**TRECHO PARA LEITURA:**
______

A família é considerada a célula mater da sociedade e um espaço sagrado, onde se formam os valores, e onde seus integrantes (pais, filhos, marido, mulher, companheiros), normalmente, mantém um vínculo de amor e amizade. Quando este vínculo se rompe, seu efeito atinge todos os seus membros, inclusive aqueles que mantém vínculos de parentesco (avós, tios, primos, sogros etc).

O ideal socialmente aceito de família parte do princípio de que duas pessoas, movidas pelo desejo de compartilhar suas necessidades e desejos mútuos, celebram um pacto de união, com a finalidade de viver em condições de igualdade, respeito, deveres e cumplicidades.

Entretanto, no dia a dia das pessoas costumam ocorrer conflitos, cuja solução imediata depende da maturidade e disposição dos envolvidos na retomada do equilíbrio. Quanto isso não ocorre, o espaço familiar torna-se propício a diversos tipos de violência, prevalecendo o interesse do membro mais forte, que pode ser no aspecto físico, mas, principalmente, no econômico.  

Nesse contexto, a mulher costuma ficar em desvantagem, tanto pelo aspecto social, pela discriminação, quanto econômico, devido a, geralmente, o homem ser o mantenedor e quem mais comete os abusos.

Mesmo havendo a proteção legal, raramente a mulher se defende, preferindo se acomodar à situação, visando uma suposta proteção dela e dos filhos, em relação a moradia, sustento e evitar os constrangimentos perante a sociedade.

Por outro lado, a mulher que resolve denunciar, muitas vezes, não encontra amparo entre os familiares e na sociedade para que possa recomeçar sua vida, não encontrando outra opção senão retornar ao convívio com o companheiro agressor. E, assim, formando um ciclo de agressões interminável, ou pior ainda, com a morte ou lesões graves, como foi o caso de Maria da Penha, a mulher que se tornou símbolo da Lei que recebeu seu nome, que hoje se encontra em uma cadeira de rodas.

Há, ainda, aquelas mulheres que, além não de reagirem às agressões, procuram manter uma aparência de que tudo vai bem, ou porque se acostumaram com a situação, ou porque acham que reivindicar seus direitos seria vergonhoso. Isso ocorre até mesmo com mulheres das classes mais abastadas, as quais, ao invés de denunciar as agressões, preferem procurar terapeutas para tentar solucionar seus problemas.

______

**REGISTROS FORNECIDOS:**
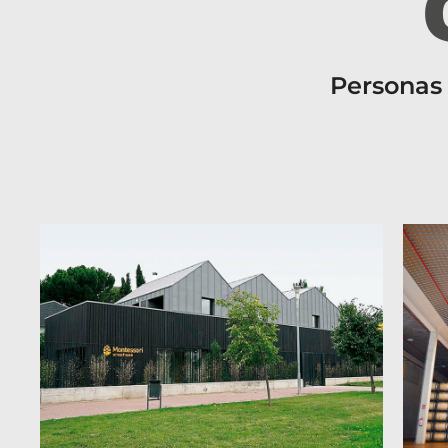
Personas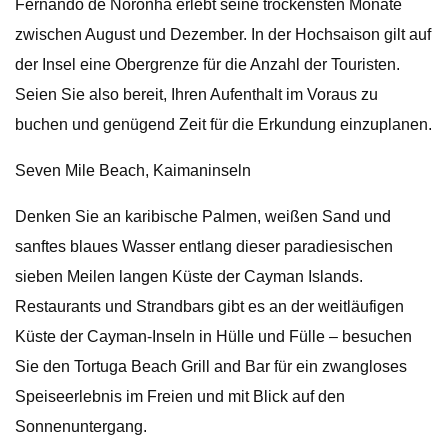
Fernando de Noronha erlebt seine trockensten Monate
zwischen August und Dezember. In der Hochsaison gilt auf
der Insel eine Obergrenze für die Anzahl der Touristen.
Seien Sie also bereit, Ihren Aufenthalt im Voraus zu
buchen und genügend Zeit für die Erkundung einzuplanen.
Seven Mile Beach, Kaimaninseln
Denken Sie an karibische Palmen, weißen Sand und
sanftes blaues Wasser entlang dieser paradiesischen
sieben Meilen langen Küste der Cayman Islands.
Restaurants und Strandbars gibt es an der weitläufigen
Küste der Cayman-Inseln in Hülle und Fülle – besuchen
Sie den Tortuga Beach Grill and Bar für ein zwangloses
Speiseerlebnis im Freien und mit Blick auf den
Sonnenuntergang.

______

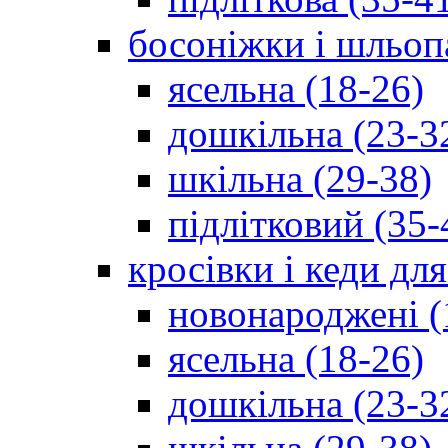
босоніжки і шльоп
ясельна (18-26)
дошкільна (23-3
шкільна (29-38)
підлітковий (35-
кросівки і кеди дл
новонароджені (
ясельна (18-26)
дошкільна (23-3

______

**INSTRUÇÃO:** De acordo com o trecho sobre violência na família, como Maria da Penha se encontra hoje?

**RESPOSTA DO EXERCÍCIO:** Ela hoje se encontra em uma cadeira de rodas.